Yashvardhan Mehra Bardoloi
Director, International Monetary Fund
Harvard National Model United Nations 2019
Topic Area A: Discussing IMF Loan Conditionality
Where do sovereign governments go when they face a fiscal crisis? Since 1945, their response has often been to seek assistance from the International Monetary Fund. Today, among the Fund’s most important tasks is the timely provision of loans to governments that require support in meeting their financial obligations. These loans are frequently provided interest-free and at a discount to the rate the government would have to pay in the international bond market. In exchange for the credit line, the IMF imposes conditions on its loans: economic policy adjustments that aim to rectify underlying weaknesses in the country’s financial system.
In this committee, we will discuss reforms that can be implemented by the IMF in setting conditions on its loans. How can we balance the desires of “creditor” nations—typically developed countries that rarely need assistance from the institution but whose funds are at risk when the IMF lends—and those of the “borrower” nations—usually developing countries? How can IMF conditionality be designed such that it is most respectful of a country’s unique social, political, cultural and economic situation? How can we ensure that IMF conditionality does not infringe upon national sovereignty? These questions, and many others, will be important to consider.
Topic Area B: The IMF’s Role in Mitigating the Economic Impact of Climate Change
Addressing climate change has not traditionally been within the IMF’s purview. However, with the sharp increase in global temperatures over the past half-century, the economic consequences of climate change are increasingly salient. Warmer climates are disproportionately impacting lower-income countries through reduced agricultural output, lower worker productivity, decreased investment and worse public health.

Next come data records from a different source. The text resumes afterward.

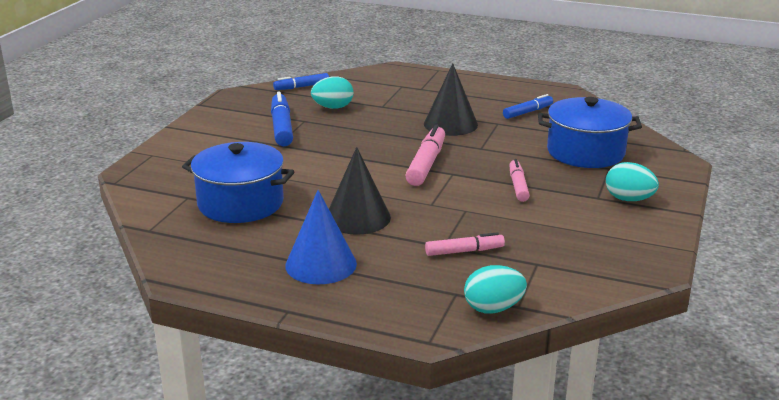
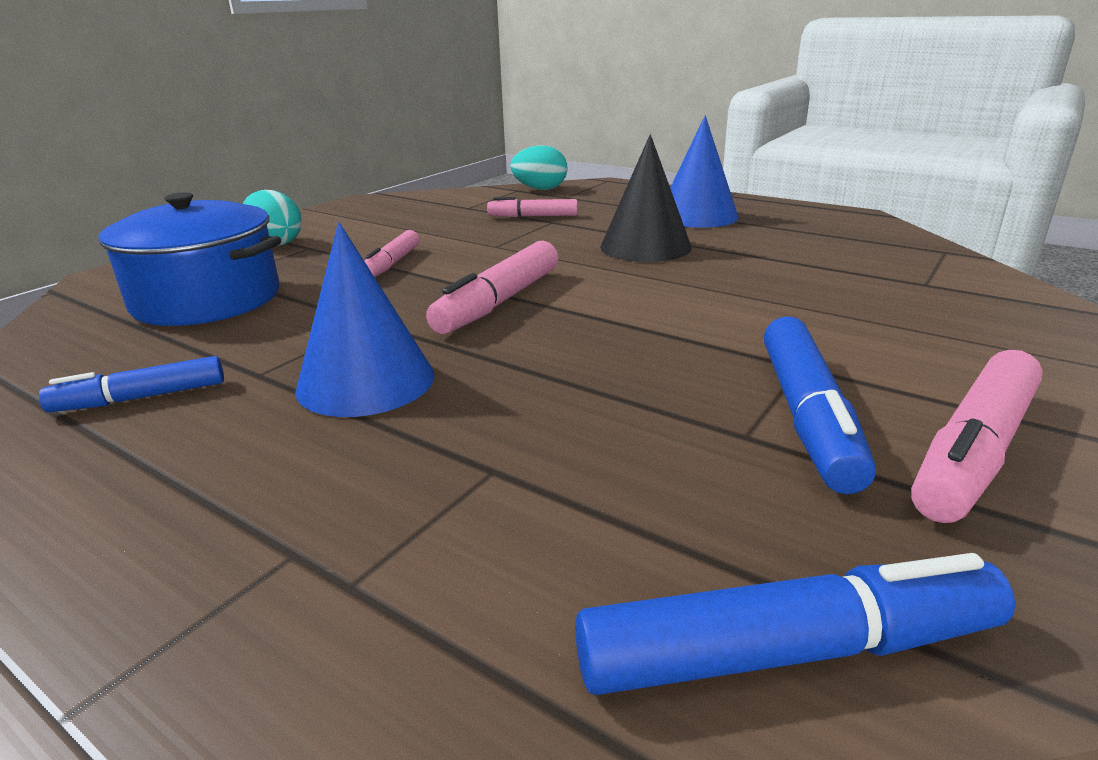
camera: 165 degrees left, 0 degrees up
(232, 122) = (973, 451): none -> pink marker
(240, 203) = (826, 270): blue pot -> none
(301, 87) = (788, 651): blue marker -> blue marker, size x1.57
(333, 107) = (654, 482): turquoise egg -> none
(450, 124) = (366, 381): black cone -> blue cone

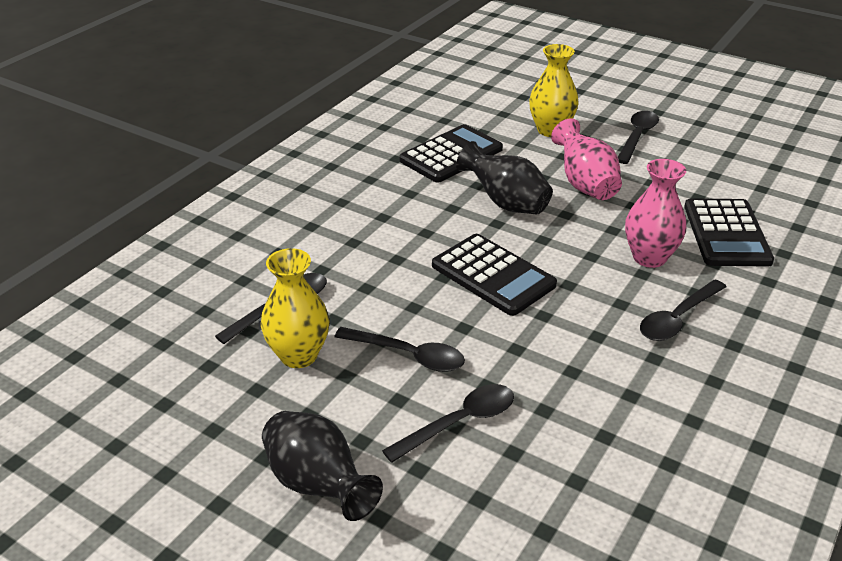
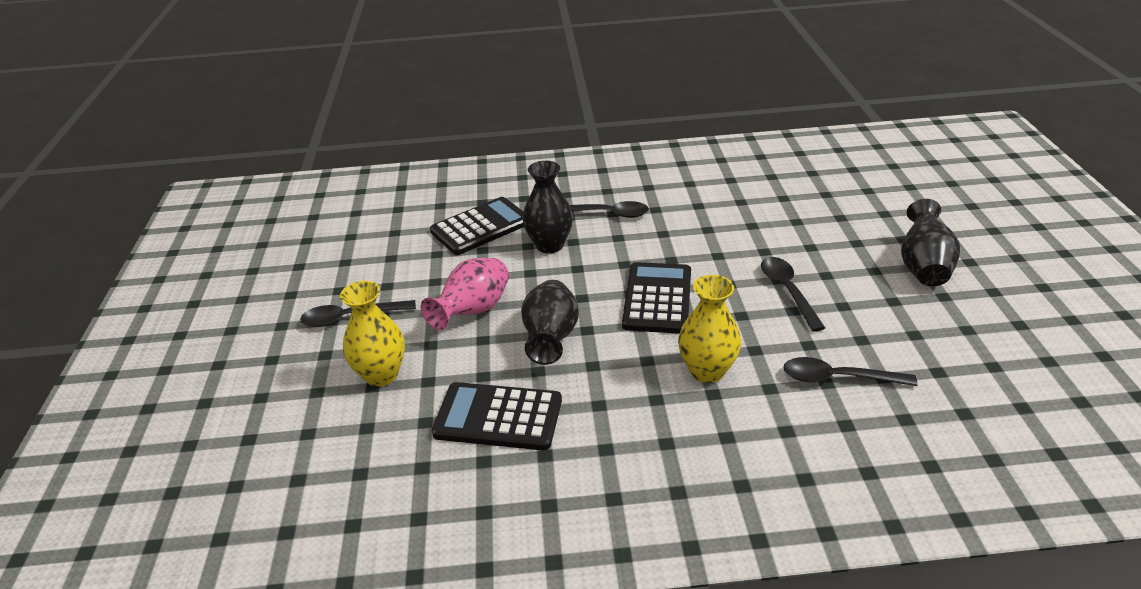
camera: 125 degrees left, 0 degrees up
(298, 355) = (862, 336): yellow vase -> yellow vase (707, 371)
(460, 422) = (806, 246): black spoon -> none
(649, 257) = (549, 245): pink vase -> black vase

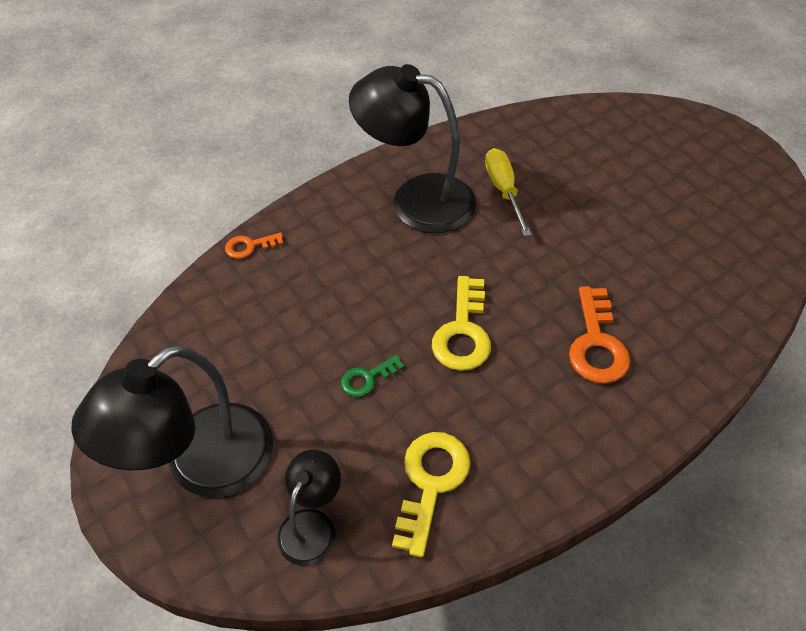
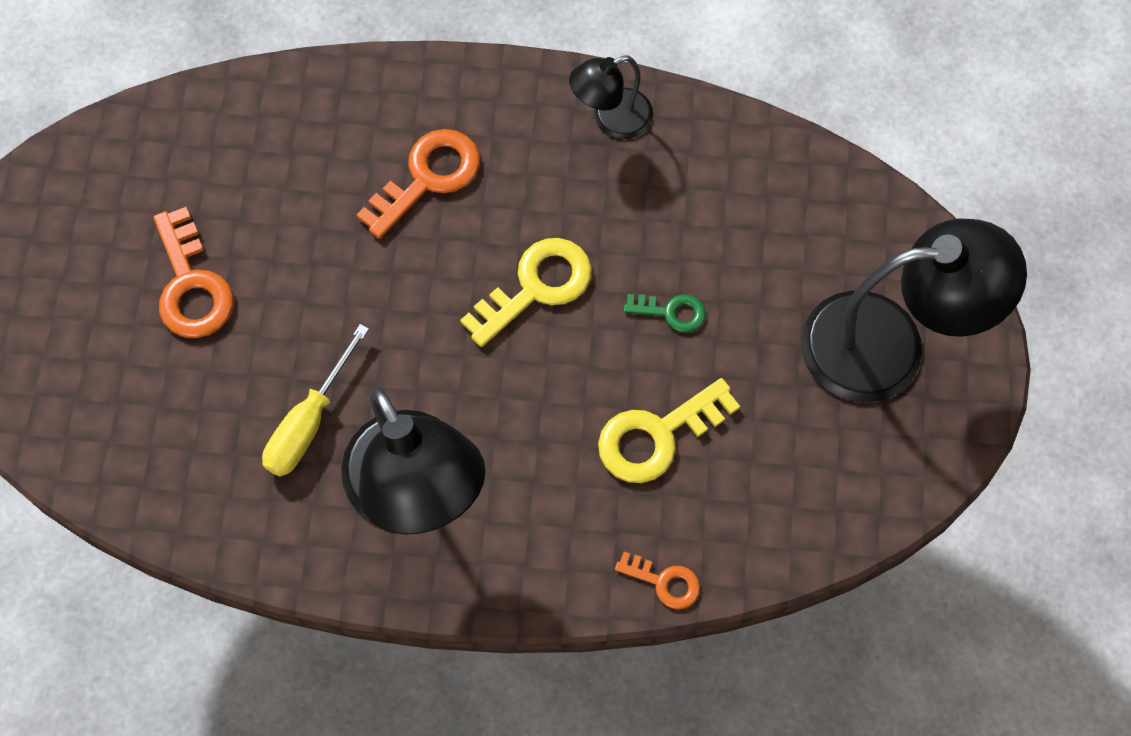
camera: 140 degrees left, 15 degrees up
(312, 525) = (827, 219): black lamp -> black lamp (611, 119)
(431, 482) = (699, 177): yellow key -> yellow key (657, 436)
(638, 202) = (191, 285): none -> orange key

The IMF’s mandate extends beyond the provision of loans to countries: The Fund also provides technical assistance to countries lacking expertise in policymaking and helps monitor financial stability. What kind of assistance, both monetary and nonmonetary, can the IMF provide to low-income countries affected by climate change? What kinds of economic incentives and risk-sharing measures can be implemented to slow climate change and cushion its impact? With regard to climate change, what responsibilities do more developed countries have toward less developed ones?